А мне стало интересно. Якобы в первый раз его клеймили ни за что, ни про что. И парень рассказывать отказывается, уже мучеником хочет стать. И как я его на виселицу отправлю? Вот если бы он кого-то убил, тогда можно его сдать. А за две паршивых монетки… Хотя это для меня они паршивые, а здесь и за меньшее горло перережут. Нищета! Два тулата – это два хороших коня. Но что мне делать? Вот в чем вопрос. Не хочу я его смерти. Знать
– Если расскажешь, за что в первый раз клеймили, то про воровство никому не скажу. Честное слово грасса!
А парень опять качает головой. Странно. Что это за секрет такой?
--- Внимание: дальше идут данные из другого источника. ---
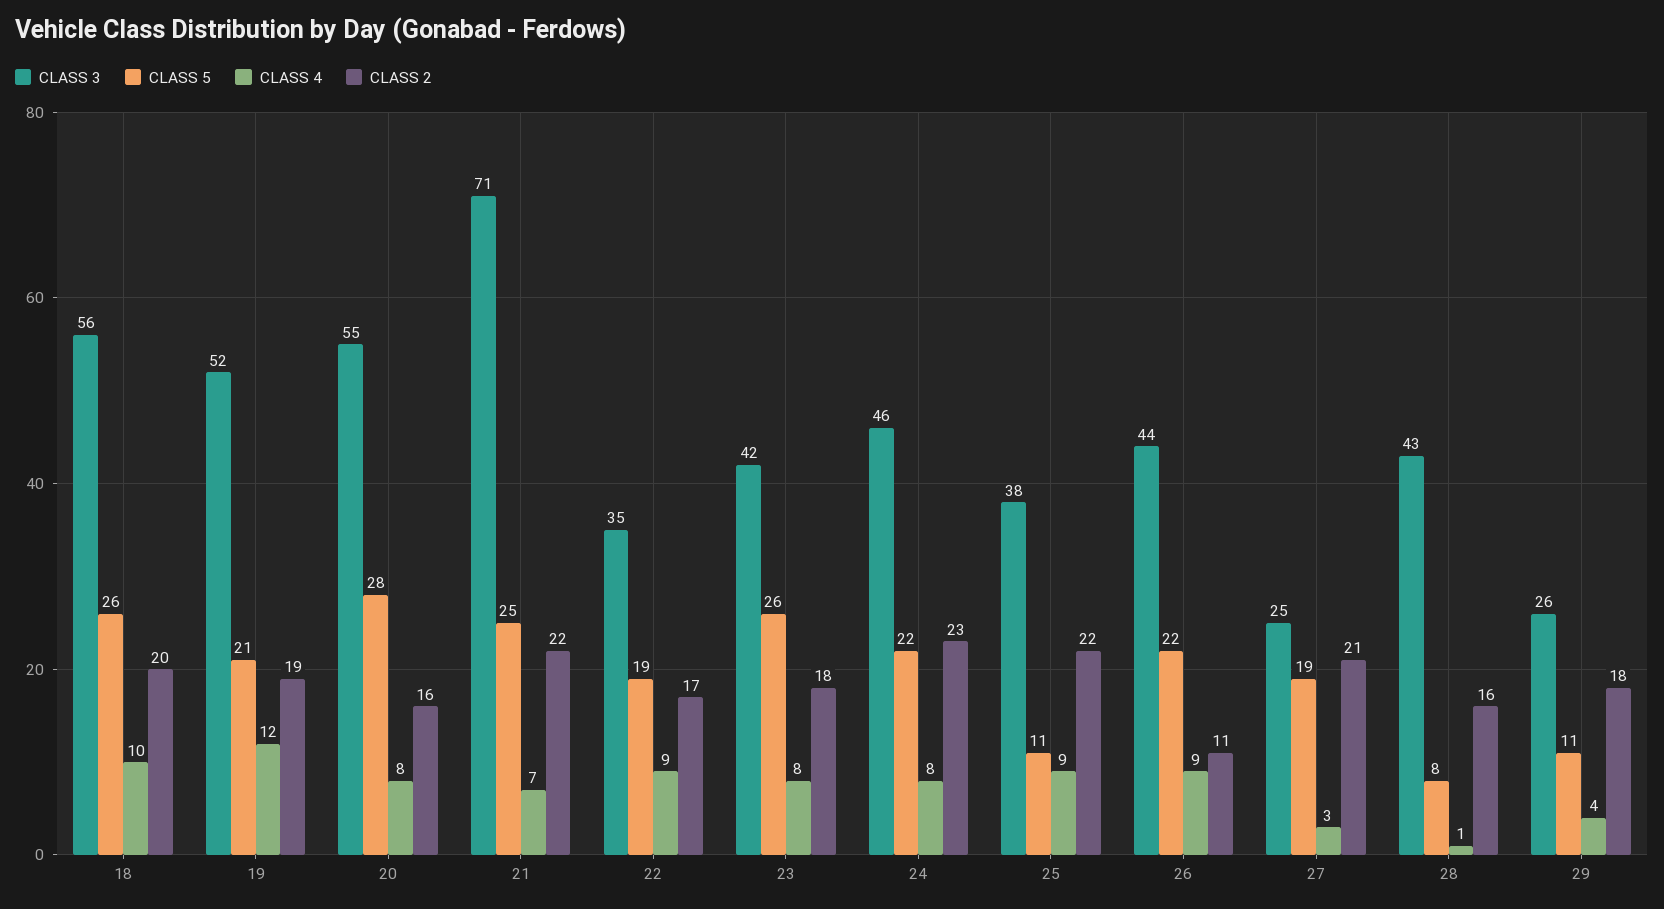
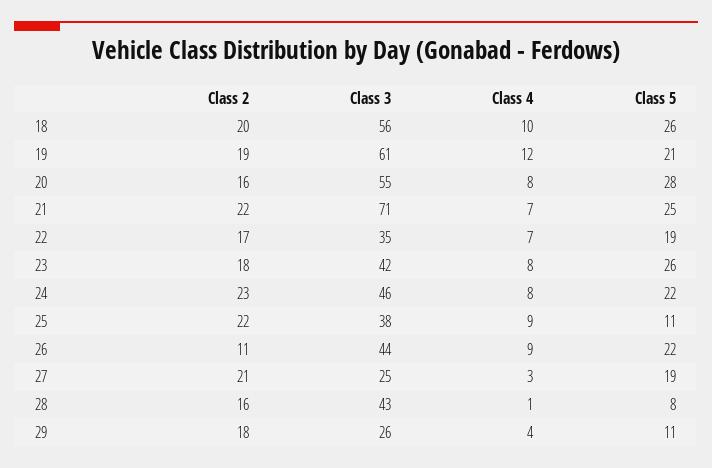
CLASS 3, 19: 52 -> 61
CLASS 4, 22: 9 -> 7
Ведь мог бы просто что-нибудь придумать, если рассказывать правду не хочет. Сказал бы, что за воровство. Или моему слову не верит?
– Говори! Я жду!
– Считайте, что за воровство.
– Мне правда нужна!
– Украл я.
– Что украл?
– Деньги.
Врет! Ясно вижу, что врет.
– Соврал. Значит, пошли, я тебя сдам властям.
Парень снова весь дрожит, но встает и, пошатываясь, бредет к выходу из закутка. Интересно, что же он скрывает, если предпочитает виселицу открытию правды?
– Постой. Тебя же повесят!
Парень дрожит еще сильнее.
– Скажи правду, и я тебя отпущу. Я же слово дал.
– Нет, - еле шепчет парень. – Лучше сейчас убейте.
– Ладно, давай тогда так. Я тебе оставляю вот этот кинжал, а сам отхожу вон к той стене. Ты обещаешь, что скажешь правду, говоришь ее, а потом можешь сам себя ударить. Кинжал острый. Или не ударить. Тебе решать. Ну?
Парень думает, а потом кивает головой. Я бросаю в сторону кинжал, сам отхожу на два десятка шагов. Если парень захочет себя убить, то подбежать мне не успеть. Он это понимает. Только мне этого и не надо. Если что, то у меня есть Зов.
– Ты обещал, - напоминаю ему.
Тот кивает головой и берет кинжал. А руки-то дрожат. Несколько минут смотрит на оружие, потом поднимает на меня голову.
– Я сын эрграсса Верни.
Глава 8
Глава восьмая. Эйрид
Я, готовый сотворить Зов (мгновенно, ведь я заранее подготовлен!), от нежданных слов парня впадаю в ступор. А тот поднимает руку с кинжалом, широко замахивается… Вот если бы он решил свести счеты с жизнью, воткнув кинжал в горло, тогда я бы не успел. А он, видать, решил для верности перерезать себе горло – кинжал прекрасно отточен. Провел рукой поперек горла – гарантированно умер. Но такой вариант самоубийства был чуть-чуть более затратный на время и движение. Потому я в последний момент просто на каком-то автомате швырнул сети Зова в парня.
Кинжал застыл буквально в миллиметре от кожи. Парень замер, хотя вижу, что напряжен. То ли от удивления, то ли желая совершить суицид. А я все еще в шоке. Совсем не ожидал. Наверное, любое другое признание в такой шок меня бы не повергло. Хотя, что это он сказал? Признание? А можно ли верить? Но убить себя он точно хотел, откуда ему знать про мой Зов? Получается, что парень и в самом деле сын главаря грассов, поднявших восстание пятнадцать лет тому назад? Эрве, кстати, тоже из тех же мятежников. Не много ли мне встречается потомков восставших?